Тупичицкие дубы стали памятниками не потому, что они соприкасались с огнём и трагической судьбой тех хозяев, что погибли здесь. Памятниками сделало и делает эти молчаливые деревья почитание их живыми, память потомков. Люди, те, что остались, что чудом уцелели, и те, что переехали сюда из близких и далёких сёл и хозяйствуют на другом берегу озера в деревне Бобровичи, а также дети их, что родились уже в мирное время, – они почитают тупичицкие дубы, как принято чтить память своих предков. Никто не смеет подойти к дубам-ветеранам с пилой или топором.
Памятники человек создаёт для людей. А из чего они – не так существенно: из живых, зелёных деревьев или крепкого гранита, бронзы, бетона, или, может, из звучного слова или возвышенной мелодии, которые не хуже, чем гранит, могут сохранить на веки вечные память и мысль о жизни, смерти и бессмертии.
Трогают, пугают и одновременно успокаивают, возвышая душу, памятники-деревья. Нам, людям, видится в них протест земли, голос-крик матери-природы против слепой жестокости. И в этом глубинном протесте – умиротворение нашей души: природа заодно с нами, она против смерти, она – за человечность.
А рядом с памятниками-деревьями человеческие памятники-монументы, мемориальные доски, обелиски, кресты, реквиемы, элегии, эпитафии, народные предания, сказания и воспоминания – всё это за жизнь и человеческое достоинство, против смерти и унижения.

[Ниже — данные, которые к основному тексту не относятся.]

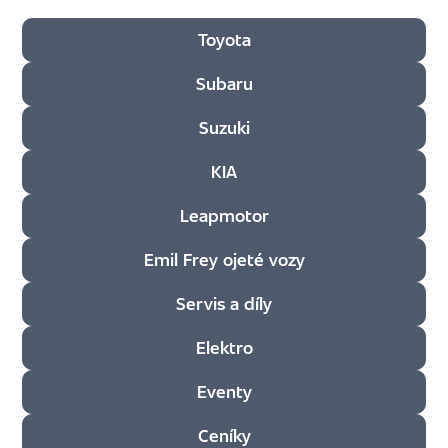
Filtr dle sekce
Toyota
Subaru
Suzuki
KIA
Leapmotor
Emil Frey ojeté vozy
Servis a díly
Elektro
Eventy
Ceníky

Вот на большой поляне, что зарастает сосёнником, заблестел на солнце, как белая неожиданность, величественный мемориал. Здесь была деревня Рассоха, одна из многочисленных в Белоруссии, да и тут, в Осиповичском районе Могилёвской области не единственная партизанская столица, «лесная Москва». Здесь были хаты, потом – землянки, тут было партизанское кладбище и кладбище мирных людей, убитых врагами во время блокады. Каратели разрушали и землянки, уничтожали и надмогильные знаки, наспех поставленные людьми по своим близким. Когда блокады снимались, те, кто остался в живых, возвращались в Рассоху, восстанавливали могильные холмики и насыпали новые. После войны родственники поставили некоторым из жертв фашистского нашествия бетонные или даже гранитные обелиски с портретиками на эмали. С этих самодельных, наивно-простеньких обелисков смотрят, улыбаясь, молодые парни и девчата, которым в самый раз сойтись бы в круг, разжечь костёр и запеть песню! А вокруг лес, приглушённый сосновый шум.

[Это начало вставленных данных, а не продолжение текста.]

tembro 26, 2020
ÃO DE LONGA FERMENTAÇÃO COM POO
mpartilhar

И, может быть, захотелось заказчикам и исполнителям общего мемориала на месте деревни Рассохи, чтобы советские парни и девушки, партизаны и их подруги, хозяева и хозяйки, которые предоставляли им гостеприимный угол, обмывали и обшивали, кормили их и тревожились за их жизнь, чтобы все они вместе, когда-то такие жизнерадостные, теперь разговаривали с живыми. И они разговаривают. И слушают разговор живых.